Mais plus tard, une autre version disait que les terroristes avaient également employé ces mêmes gaz sur des civiles. Cela laissait de fait la latitude aux Russes de laisser sous-entendre que ces gaz ont été employés pour jeter le discrédit sur son allié, qui ne serait pas les seuls à les posséder. De ce côté, rien n’est dit en définitive.

Le mandat des enquêteurs étant terminé sans aucune conclusion fiable et viable, le renouvèlement de ce mandat a trouvé le véto russe sur son chemin à l’ONU. Certains analystes pensent que cela pourrait avoir d’autres motifs supplémentaires qui justifient ce veto :

Premièrement : ils sont en grande partie la puissance qui a eu raison des terroristes en Syrie et en Irak, ils ont leur mot fort à dire, d’autant que l’allié Donald Trump vient de dire à Hanoï que seuls les « idiots » sont contre une alliance avec Poutine, qui d’autre pourrait  se mettre en travers de son chemin, en Europe ?

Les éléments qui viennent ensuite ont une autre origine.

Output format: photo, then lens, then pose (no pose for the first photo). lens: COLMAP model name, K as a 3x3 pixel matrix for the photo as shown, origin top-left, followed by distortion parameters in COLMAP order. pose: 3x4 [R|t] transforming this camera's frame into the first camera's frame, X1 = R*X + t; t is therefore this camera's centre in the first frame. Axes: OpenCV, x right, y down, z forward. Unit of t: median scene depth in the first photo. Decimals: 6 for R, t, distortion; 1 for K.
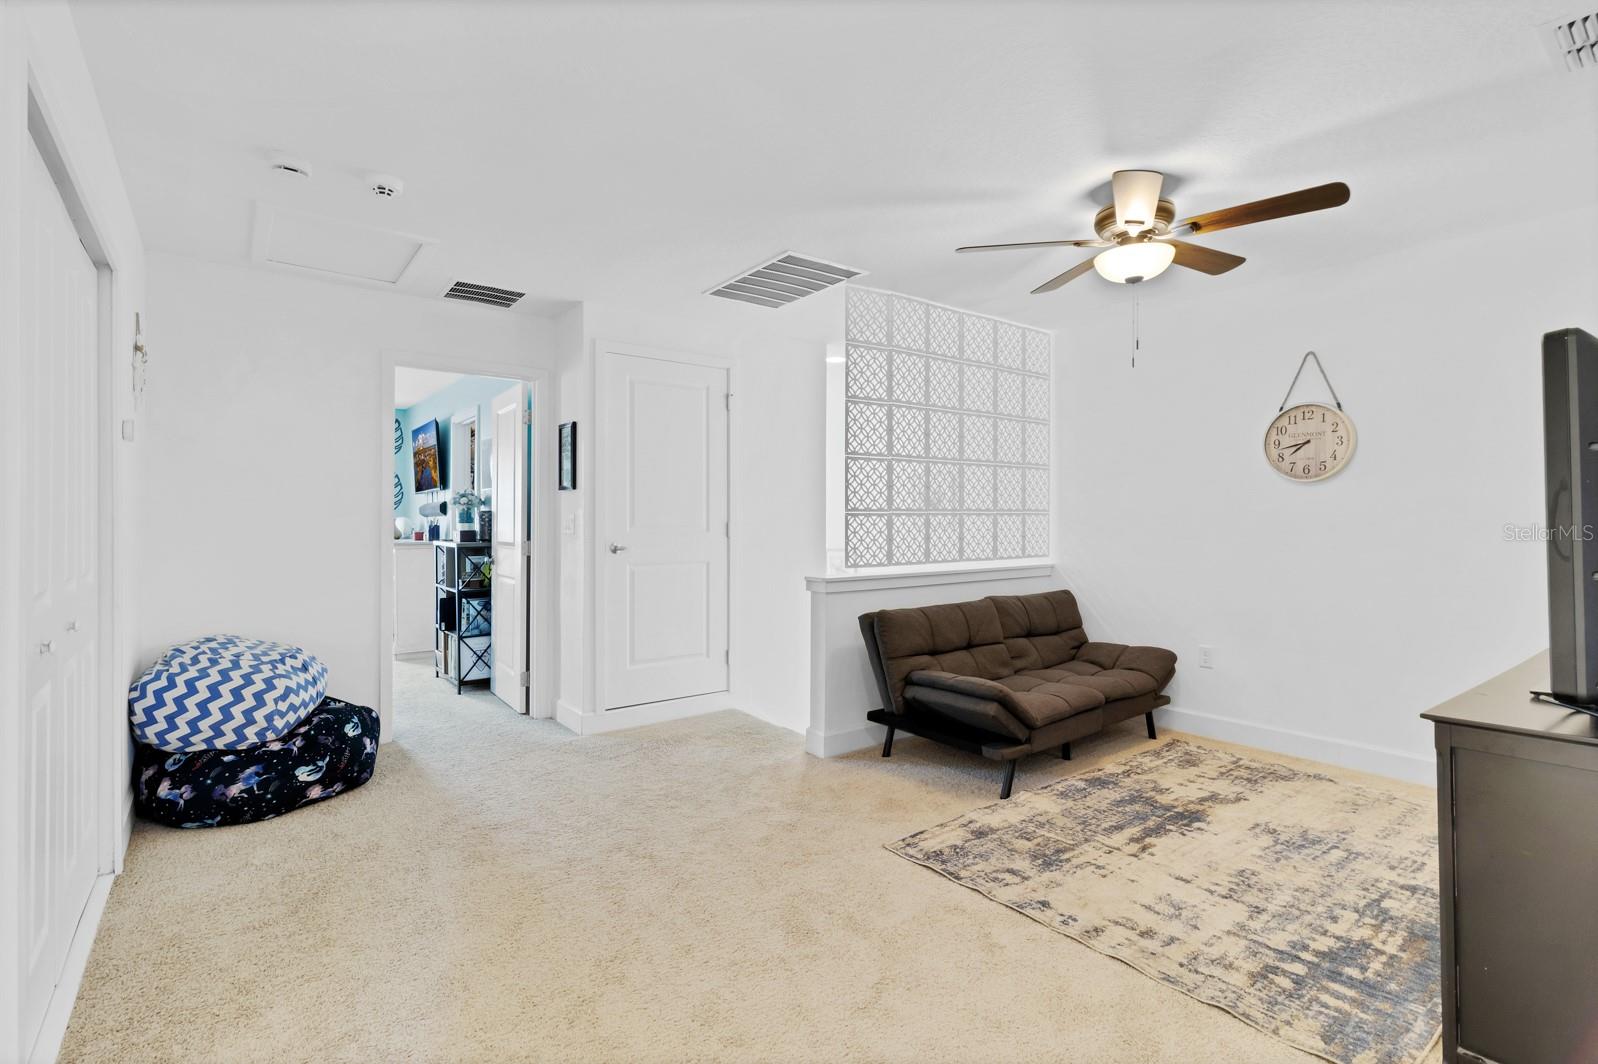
lens RADIAL K [[761.9, 0, 804.6], [0, 761.9, 520.6], [0, 0, 1]] dist [0.001361, 0.000389]
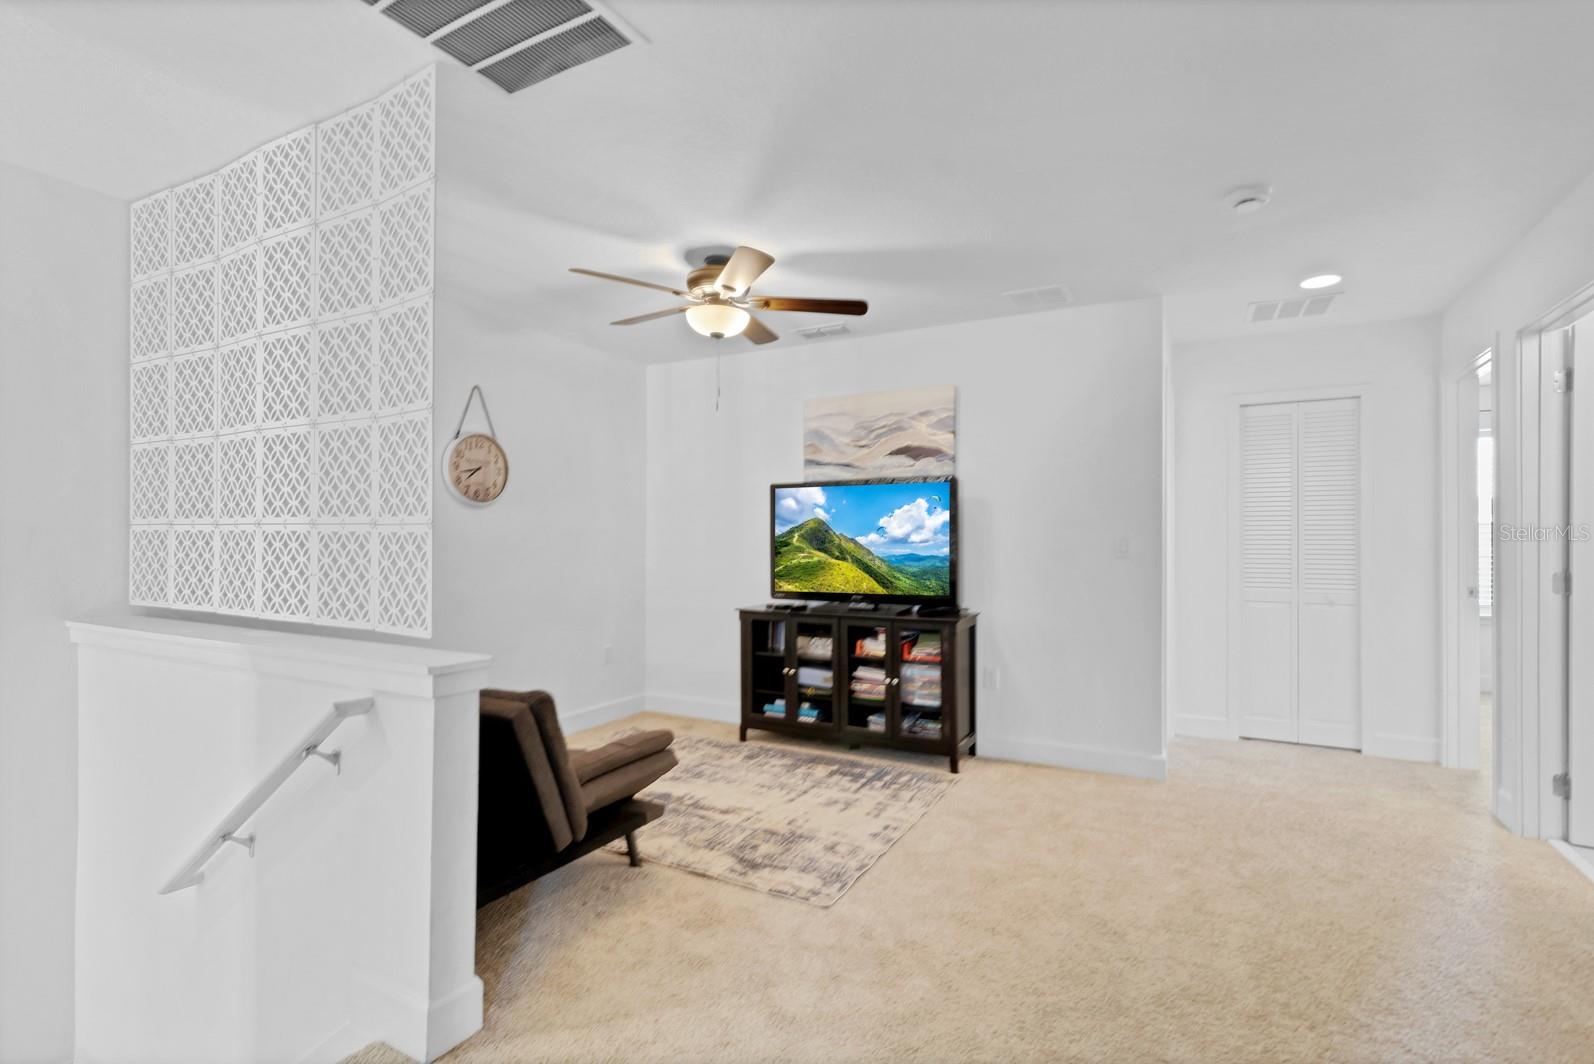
lens RADIAL K [[756.2, 0, 800.9], [0, 756.2, 532.1], [0, 0, 1]] dist [0.001852, 0.000134]
pose [[-0.406831, 0.007409, 0.913473, -0.703290], [-0.000898, 0.999963, -0.008510, -0.005659], [-0.913503, -0.004282, -0.406810, 1.403633]]
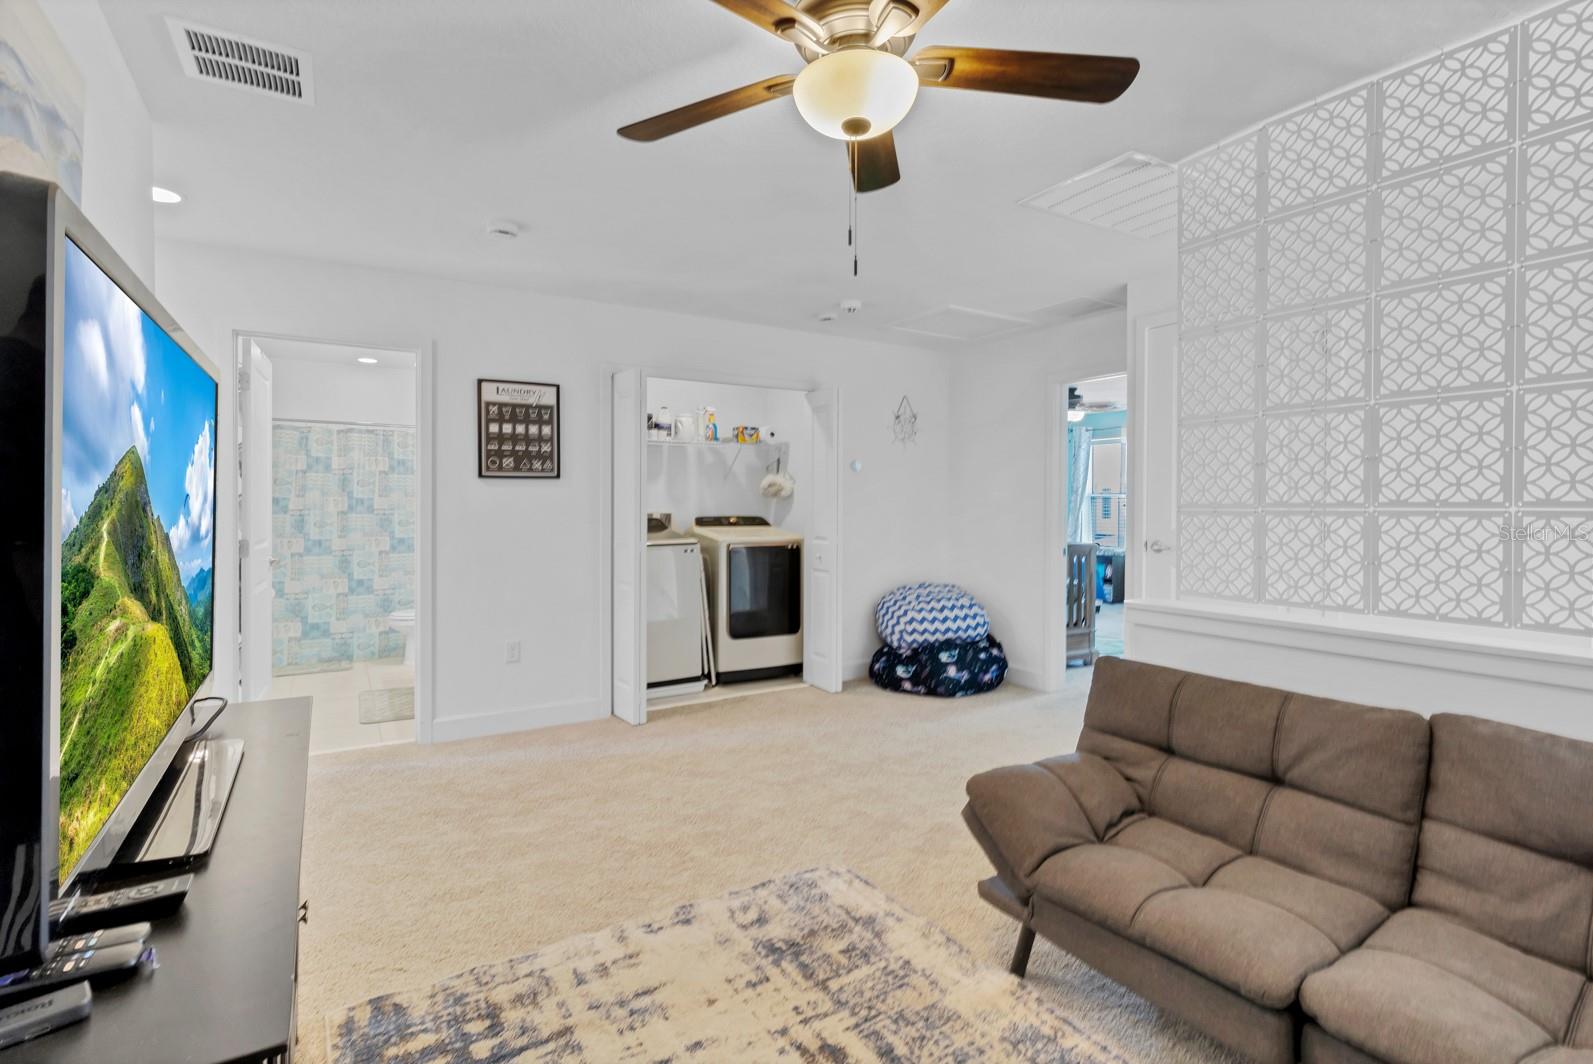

Deuxièmement : la guerre semble tirer à sa fin. La prolongation de ces enquêtes ne feront que jeter  l’anathème sur Bachar Al-Assad, « qui fait partie du problème, il ne peut pas faire partie de la solution ». Ceux qui disaient cela n’ont plus la donne des cartes, mais leurs idées sont véhiculées par les différentes fractions et protagonistes de cette guerre et ils sont tous en Europe, et comme Trump ne regarde le « vieux continent » que d’un œil condescendant, il est facile à Poutine de faire table rase comme lors des pourparlers de paix d’Astana. Bachar reste un allié indéboulonnable

Troisièmement : Bachar à la tête de la Syrie, le marché de la reconstruction est incommensurable en Syrie et en Irak, puisqu’aucun bâtiment ne tient débout dans les zones de guerre libérées, des positions géostratégiques pour contrôler le monde.

Ainsi, pour garder la main sur cette partie du monde, il faut montrer de quel bois l’on se chauffe, ce véto met fin à toute velléités de perturbation, et cela n’est pas pour déplaire à l’Uncle Trump. Les autres n’ont que rage au cœur en constatant les dégâts du droit de veto.